__Your task__: Can you arrange every line in the rows below as a numbered list, skipping any blank lines?

[Some rows]
○ ○ ○ ○
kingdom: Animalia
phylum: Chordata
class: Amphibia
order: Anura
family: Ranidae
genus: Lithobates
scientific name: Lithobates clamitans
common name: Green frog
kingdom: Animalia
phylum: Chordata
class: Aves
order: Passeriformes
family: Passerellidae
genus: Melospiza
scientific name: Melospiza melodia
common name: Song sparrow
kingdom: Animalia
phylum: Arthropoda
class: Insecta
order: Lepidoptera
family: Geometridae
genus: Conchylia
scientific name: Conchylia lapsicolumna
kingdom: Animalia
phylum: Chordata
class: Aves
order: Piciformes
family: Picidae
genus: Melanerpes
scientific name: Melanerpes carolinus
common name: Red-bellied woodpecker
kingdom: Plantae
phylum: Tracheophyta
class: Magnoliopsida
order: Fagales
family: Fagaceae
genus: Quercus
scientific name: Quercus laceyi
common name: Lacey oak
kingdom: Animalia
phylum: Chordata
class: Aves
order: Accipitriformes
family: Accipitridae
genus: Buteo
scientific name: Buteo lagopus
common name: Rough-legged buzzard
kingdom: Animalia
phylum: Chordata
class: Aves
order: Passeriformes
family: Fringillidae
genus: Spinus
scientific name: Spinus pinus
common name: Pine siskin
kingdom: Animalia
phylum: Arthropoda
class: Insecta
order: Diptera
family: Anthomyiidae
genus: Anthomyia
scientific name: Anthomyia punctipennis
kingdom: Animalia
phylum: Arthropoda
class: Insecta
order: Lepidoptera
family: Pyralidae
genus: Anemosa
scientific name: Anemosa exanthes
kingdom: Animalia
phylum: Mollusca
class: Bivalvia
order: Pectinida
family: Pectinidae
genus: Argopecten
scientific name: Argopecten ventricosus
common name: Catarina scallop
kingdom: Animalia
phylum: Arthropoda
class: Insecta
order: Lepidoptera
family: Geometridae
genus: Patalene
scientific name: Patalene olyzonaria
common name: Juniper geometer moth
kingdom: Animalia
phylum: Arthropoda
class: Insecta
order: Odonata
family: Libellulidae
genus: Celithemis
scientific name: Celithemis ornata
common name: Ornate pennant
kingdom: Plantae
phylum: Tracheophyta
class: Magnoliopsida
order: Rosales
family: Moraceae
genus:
○ ○ ○ ○
__Response__:
1. kingdom: Animalia
2. phylum: Chordata
3. class: Amphibia
4. order: Anura
5. family: Ranidae
6. genus: Lithobates
7. scientific name: Lithobates clamitans
8. common name: Green frog
9. kingdom: Animalia
10. phylum: Chordata
11. class: Aves
12. order: Passeriformes
13. family: Passerellidae
14. genus: Melospiza
15. scientific name: Melospiza melodia
16. common name: Song sparrow
17. kingdom: Animalia
18. phylum: Arthropoda
19. class: Insecta
20. order: Lepidoptera
21. family: Geometridae
22. genus: Conchylia
23. scientific name: Conchylia lapsicolumna
24. kingdom: Animalia
25. phylum: Chordata
26. class: Aves
27. order: Piciformes
28. family: Picidae
29. genus: Melanerpes
30. scientific name: Melanerpes carolinus
31. common name: Red-bellied woodpecker
32. kingdom: Plantae
33. phylum: Tracheophyta
34. class: Magnoliopsida
35. order: Fagales
36. family: Fagaceae
37. genus: Quercus
38. scientific name: Quercus laceyi
39. common name: Lacey oak
40. kingdom: Animalia
41. phylum: Chordata
42. class: Aves
43. order: Accipitriformes
44. family: Accipitridae
45. genus: Buteo
46. scientific name: Buteo lagopus
47. common name: Rough-legged buzzard
48. kingdom: Animalia
49. phylum: Chordata
50. class: Aves
51. order: Passeriformes
52. family: Fringillidae
53. genus: Spinus
54. scientific name: Spinus pinus
55. common name: Pine siskin
56. kingdom: Animalia
57. phylum: Arthropoda
58. class: Insecta
59. order: Diptera
60. family: Anthomyiidae
61. genus: Anthomyia
62. scientific name: Anthomyia punctipennis
63. kingdom: Animalia
64. phylum: Arthropoda
65. class: Insecta
66. order: Lepidoptera
67. family: Pyralidae
68. genus: Anemosa
69. scientific name: Anemosa exanthes
70. kingdom: Animalia
71. phylum: Mollusca
72. class: Bivalvia
73. order: Pectinida
74. family: Pectinidae
75. genus: Argopecten
76. scientific name: Argopecten ventricosus
77. common name: Catarina scallop
78. kingdom: Animalia
79. phylum: Arthropoda
80. class: Insecta
81. order: Lepidoptera
82. family: Geometridae
83. genus: Patalene
84. scientific name: Patalene olyzonaria
85. common name: Juniper geometer moth
86. kingdom: Animalia
87. phylum: Arthropoda
88. class: Insecta
89. order: Odonata
90. family: Libellulidae
91. genus: Celithemis
92. scientific name: Celithemis ornata
93. common name: Ornate pennant
94. kingdom: Plantae
95. phylum: Tracheophyta
96. class: Magnoliopsida
97. order: Rosales
98. family: Moraceae
99. genus:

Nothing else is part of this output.